(Items from a dataset)

/---

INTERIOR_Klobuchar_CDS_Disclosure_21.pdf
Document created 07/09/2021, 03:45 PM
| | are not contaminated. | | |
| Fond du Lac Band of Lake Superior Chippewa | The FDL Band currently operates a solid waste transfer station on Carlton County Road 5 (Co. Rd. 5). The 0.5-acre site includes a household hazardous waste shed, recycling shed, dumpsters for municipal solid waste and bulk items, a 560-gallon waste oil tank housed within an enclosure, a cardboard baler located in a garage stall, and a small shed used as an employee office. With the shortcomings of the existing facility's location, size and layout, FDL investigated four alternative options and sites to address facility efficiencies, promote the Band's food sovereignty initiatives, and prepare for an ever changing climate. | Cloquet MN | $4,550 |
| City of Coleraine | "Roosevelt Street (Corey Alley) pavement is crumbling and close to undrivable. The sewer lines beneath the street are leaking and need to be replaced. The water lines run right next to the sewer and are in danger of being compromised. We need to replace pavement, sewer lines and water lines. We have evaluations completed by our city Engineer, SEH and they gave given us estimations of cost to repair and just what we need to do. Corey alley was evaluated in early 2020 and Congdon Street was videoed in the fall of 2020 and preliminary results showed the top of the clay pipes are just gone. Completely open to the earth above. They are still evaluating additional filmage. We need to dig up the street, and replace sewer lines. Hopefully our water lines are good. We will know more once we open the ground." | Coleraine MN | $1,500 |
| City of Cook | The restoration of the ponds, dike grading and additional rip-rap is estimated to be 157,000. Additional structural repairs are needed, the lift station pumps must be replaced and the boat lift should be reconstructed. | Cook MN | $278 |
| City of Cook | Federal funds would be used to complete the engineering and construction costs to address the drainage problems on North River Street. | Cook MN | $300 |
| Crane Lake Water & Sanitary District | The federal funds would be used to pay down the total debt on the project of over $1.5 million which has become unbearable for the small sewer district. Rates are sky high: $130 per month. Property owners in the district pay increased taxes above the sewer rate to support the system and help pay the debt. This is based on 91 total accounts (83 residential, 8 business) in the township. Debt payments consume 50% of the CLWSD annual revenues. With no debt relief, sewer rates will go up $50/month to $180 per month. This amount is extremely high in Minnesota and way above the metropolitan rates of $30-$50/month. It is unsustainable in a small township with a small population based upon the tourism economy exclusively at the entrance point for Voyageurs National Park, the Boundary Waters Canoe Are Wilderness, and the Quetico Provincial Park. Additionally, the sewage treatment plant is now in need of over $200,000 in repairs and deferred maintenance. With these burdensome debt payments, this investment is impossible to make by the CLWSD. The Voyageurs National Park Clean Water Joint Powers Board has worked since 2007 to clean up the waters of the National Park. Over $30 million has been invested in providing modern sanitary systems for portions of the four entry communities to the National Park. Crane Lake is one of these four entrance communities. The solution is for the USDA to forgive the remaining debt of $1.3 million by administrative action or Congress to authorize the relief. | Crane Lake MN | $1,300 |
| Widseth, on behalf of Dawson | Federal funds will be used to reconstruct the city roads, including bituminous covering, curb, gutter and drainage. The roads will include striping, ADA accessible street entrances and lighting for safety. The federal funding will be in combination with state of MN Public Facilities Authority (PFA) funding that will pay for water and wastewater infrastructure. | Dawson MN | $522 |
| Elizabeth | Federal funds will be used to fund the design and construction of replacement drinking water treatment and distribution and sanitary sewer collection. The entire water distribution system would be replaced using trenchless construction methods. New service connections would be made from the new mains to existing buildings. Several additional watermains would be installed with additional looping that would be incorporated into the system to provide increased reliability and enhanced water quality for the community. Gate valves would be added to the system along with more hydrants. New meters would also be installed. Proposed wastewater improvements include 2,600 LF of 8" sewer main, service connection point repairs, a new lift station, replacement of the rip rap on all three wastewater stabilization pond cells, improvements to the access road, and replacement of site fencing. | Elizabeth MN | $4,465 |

\---

▶ [EXERCISE OBJECTIVE]
If a line of the records above contains the word "drainage", count it; give only the total.

▶ [OUTPUT OF THE EXERCISE]
2